### Problem
Which lines in the data below contain the word "wash"? Copy each of them.

### Given data
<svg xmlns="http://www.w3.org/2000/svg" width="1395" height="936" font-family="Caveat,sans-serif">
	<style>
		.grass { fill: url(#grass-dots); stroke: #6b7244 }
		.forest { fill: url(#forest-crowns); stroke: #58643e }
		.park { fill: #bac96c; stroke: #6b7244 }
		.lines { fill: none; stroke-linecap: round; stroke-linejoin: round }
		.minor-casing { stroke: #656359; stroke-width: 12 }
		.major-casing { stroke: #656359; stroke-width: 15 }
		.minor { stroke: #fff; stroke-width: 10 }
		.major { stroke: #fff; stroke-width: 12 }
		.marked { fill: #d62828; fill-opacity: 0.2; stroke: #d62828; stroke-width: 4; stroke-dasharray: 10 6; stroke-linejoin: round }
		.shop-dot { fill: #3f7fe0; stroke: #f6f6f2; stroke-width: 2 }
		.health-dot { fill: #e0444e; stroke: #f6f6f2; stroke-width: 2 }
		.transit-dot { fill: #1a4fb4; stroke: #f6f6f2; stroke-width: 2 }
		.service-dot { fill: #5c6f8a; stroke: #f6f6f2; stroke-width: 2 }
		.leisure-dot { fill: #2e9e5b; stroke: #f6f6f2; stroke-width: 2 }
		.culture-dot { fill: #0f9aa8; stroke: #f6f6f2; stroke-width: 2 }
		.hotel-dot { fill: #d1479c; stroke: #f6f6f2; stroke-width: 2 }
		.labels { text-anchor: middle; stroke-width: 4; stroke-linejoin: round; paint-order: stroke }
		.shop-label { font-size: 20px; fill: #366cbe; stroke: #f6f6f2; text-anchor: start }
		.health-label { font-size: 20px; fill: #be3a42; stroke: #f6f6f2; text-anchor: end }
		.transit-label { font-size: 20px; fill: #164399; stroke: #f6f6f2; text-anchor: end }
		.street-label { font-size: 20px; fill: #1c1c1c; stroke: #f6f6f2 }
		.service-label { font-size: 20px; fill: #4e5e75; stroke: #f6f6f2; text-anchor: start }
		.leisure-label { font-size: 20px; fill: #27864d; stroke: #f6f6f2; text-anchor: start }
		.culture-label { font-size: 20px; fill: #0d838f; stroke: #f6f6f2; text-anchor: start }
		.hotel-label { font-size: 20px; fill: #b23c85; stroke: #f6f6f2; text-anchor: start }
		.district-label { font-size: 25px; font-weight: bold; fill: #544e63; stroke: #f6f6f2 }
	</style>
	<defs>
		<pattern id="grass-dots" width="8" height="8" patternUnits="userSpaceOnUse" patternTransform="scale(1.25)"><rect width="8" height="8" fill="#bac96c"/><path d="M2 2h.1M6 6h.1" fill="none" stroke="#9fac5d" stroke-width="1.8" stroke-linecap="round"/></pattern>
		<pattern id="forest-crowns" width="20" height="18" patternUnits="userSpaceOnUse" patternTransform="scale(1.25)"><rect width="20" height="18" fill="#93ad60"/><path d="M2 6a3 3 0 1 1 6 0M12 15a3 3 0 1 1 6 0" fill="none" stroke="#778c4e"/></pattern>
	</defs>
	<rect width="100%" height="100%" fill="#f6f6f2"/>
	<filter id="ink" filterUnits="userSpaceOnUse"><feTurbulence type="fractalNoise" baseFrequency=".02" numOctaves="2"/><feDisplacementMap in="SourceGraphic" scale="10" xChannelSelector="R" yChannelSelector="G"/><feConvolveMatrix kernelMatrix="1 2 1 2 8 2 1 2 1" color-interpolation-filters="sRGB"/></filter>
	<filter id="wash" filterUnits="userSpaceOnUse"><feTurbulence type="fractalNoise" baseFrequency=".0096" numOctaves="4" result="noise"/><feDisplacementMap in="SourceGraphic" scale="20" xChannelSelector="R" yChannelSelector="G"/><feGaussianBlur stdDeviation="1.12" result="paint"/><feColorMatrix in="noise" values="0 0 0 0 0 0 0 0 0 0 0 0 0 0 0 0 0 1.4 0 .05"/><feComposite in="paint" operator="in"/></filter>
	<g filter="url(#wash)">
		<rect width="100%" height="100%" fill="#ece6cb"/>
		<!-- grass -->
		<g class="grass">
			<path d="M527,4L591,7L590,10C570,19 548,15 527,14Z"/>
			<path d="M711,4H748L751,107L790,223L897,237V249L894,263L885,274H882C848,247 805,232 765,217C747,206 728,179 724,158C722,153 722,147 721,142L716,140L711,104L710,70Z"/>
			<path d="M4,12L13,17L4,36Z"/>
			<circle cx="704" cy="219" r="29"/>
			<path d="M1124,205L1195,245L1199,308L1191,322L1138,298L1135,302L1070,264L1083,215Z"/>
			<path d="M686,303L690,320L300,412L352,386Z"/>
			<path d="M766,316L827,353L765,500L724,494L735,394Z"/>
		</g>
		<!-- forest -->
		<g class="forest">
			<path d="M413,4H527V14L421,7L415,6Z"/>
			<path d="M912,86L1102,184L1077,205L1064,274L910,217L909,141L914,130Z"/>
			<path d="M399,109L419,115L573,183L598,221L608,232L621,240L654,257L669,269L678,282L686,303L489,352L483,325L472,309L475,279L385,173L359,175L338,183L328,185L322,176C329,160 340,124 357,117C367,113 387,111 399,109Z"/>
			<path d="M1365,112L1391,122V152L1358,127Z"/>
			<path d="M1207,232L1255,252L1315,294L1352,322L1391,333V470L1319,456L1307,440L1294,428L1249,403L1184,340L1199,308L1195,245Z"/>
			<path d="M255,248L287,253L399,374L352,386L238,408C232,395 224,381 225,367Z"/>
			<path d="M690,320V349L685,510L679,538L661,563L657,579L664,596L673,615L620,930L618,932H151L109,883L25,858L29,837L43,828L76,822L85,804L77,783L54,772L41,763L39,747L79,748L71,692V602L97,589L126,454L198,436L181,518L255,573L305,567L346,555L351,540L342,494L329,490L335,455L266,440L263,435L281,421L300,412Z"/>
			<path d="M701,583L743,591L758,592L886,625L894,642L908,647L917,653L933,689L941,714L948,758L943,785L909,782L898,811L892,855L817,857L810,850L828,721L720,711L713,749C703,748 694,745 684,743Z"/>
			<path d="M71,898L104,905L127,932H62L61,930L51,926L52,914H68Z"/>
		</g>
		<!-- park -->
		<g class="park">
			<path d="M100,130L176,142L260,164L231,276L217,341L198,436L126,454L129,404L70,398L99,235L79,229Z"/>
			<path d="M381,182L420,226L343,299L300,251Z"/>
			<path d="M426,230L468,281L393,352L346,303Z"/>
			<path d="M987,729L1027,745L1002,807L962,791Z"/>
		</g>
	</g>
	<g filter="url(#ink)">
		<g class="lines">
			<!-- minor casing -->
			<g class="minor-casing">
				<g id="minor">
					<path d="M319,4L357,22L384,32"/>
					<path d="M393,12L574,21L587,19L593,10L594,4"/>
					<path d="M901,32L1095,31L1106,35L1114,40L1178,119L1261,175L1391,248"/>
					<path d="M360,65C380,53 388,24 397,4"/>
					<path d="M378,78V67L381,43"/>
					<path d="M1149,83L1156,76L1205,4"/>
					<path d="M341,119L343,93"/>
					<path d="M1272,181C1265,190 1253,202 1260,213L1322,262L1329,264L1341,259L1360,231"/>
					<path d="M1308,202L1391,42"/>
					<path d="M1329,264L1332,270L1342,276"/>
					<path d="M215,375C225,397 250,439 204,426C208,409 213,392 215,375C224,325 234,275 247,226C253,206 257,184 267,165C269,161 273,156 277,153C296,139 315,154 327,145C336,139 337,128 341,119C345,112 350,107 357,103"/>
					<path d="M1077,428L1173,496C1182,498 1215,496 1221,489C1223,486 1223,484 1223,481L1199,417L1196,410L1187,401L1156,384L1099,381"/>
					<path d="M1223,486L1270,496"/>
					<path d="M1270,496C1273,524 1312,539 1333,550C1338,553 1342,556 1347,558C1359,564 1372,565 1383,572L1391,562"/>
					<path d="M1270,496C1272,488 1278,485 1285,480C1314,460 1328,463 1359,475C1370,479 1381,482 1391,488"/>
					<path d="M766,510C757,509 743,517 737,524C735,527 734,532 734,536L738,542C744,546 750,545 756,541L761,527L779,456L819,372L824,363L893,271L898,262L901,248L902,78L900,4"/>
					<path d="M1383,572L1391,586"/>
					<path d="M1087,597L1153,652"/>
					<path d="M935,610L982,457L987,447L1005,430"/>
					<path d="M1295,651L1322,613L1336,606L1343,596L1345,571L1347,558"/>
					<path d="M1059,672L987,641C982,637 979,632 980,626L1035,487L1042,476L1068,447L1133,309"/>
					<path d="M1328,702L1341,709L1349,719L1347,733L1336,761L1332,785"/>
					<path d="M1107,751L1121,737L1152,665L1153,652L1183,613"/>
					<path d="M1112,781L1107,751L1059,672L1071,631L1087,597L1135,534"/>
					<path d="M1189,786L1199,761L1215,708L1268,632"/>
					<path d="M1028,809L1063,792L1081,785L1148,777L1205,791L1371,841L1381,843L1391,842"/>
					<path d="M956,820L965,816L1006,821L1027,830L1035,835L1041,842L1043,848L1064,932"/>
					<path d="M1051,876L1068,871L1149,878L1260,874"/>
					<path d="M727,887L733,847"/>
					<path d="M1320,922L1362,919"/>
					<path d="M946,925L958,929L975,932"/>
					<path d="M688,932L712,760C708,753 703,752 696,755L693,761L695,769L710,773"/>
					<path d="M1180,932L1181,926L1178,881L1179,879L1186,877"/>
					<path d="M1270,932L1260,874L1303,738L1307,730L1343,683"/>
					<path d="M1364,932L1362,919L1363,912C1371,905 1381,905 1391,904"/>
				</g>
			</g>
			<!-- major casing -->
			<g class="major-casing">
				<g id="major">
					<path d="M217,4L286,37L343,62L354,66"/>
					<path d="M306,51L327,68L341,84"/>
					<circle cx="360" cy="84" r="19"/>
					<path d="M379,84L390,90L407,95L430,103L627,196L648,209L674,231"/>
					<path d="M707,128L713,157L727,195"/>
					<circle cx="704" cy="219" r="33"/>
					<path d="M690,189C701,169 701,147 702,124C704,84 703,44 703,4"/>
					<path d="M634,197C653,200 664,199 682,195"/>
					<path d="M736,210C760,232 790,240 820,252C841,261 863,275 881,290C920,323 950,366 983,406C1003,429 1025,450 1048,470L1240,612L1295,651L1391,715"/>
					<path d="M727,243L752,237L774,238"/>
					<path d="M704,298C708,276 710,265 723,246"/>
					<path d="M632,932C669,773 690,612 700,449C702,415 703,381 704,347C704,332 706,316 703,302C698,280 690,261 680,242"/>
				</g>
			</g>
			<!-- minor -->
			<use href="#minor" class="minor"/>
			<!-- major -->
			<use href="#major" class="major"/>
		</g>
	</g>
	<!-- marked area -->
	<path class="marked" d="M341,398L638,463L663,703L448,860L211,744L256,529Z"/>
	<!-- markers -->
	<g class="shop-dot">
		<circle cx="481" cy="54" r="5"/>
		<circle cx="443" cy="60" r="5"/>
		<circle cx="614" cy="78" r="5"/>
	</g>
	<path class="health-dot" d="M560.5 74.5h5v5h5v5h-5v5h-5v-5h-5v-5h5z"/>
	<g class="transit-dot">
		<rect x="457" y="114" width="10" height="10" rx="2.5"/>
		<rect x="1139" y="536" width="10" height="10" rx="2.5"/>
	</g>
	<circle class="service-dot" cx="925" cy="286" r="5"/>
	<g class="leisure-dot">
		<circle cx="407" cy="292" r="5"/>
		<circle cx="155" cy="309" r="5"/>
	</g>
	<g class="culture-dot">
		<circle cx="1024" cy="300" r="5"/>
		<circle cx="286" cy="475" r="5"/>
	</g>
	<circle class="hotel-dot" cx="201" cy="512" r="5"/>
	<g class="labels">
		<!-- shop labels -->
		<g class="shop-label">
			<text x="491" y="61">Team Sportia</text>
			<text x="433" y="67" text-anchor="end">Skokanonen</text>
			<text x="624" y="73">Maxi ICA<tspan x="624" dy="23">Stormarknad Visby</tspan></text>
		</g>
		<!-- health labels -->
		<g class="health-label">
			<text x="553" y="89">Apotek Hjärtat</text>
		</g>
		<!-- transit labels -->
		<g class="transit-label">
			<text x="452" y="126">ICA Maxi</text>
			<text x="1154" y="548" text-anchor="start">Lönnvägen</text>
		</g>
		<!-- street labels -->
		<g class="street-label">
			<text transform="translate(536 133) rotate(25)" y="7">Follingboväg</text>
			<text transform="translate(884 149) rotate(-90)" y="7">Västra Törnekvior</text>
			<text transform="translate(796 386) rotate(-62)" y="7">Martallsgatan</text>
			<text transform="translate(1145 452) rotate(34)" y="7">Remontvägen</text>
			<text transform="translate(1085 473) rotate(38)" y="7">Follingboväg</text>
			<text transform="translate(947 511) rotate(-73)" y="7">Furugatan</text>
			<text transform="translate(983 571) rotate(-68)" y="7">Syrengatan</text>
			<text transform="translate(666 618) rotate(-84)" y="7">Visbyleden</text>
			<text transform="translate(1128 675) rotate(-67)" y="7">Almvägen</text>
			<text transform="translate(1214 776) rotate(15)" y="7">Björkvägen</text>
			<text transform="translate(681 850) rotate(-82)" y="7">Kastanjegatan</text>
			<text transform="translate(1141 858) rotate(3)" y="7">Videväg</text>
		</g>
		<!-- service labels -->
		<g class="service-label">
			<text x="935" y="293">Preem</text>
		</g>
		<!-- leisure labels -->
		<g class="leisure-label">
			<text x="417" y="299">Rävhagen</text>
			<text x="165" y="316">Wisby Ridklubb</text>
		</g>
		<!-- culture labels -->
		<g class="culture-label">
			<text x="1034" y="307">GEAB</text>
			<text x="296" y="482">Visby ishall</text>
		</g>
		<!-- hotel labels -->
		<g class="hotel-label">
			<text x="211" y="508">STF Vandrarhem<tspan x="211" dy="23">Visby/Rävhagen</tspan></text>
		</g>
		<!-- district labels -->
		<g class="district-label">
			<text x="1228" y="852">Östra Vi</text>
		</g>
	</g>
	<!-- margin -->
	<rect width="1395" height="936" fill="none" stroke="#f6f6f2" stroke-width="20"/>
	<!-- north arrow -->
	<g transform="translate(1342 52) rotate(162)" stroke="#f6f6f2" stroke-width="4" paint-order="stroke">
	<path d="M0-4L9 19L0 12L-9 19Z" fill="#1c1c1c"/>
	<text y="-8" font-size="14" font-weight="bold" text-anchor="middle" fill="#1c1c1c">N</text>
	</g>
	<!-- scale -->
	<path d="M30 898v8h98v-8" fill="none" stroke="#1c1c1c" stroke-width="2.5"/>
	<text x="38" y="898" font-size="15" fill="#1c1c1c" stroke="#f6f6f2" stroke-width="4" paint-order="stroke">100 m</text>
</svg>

### Expected answer
	<filter id="wash" filterUnits="userSpaceOnUse"><feTurbulence type="fractalNoise" baseFrequency=".0096" numOctaves="4" result="noise"/><feDisplacementMap in="SourceGraphic" scale="20" xChannelSelector="R" yChannelSelector="G"/><feGaussianBlur stdDeviation="1.12" result="paint"/><feColorMatrix in="noise" values="0 0 0 0 0 0 0 0 0 0 0 0 0 0 0 0 0 1.4 0 .05"/><feComposite in="paint" operator="in"/></filter>
	<g filter="url(#wash)">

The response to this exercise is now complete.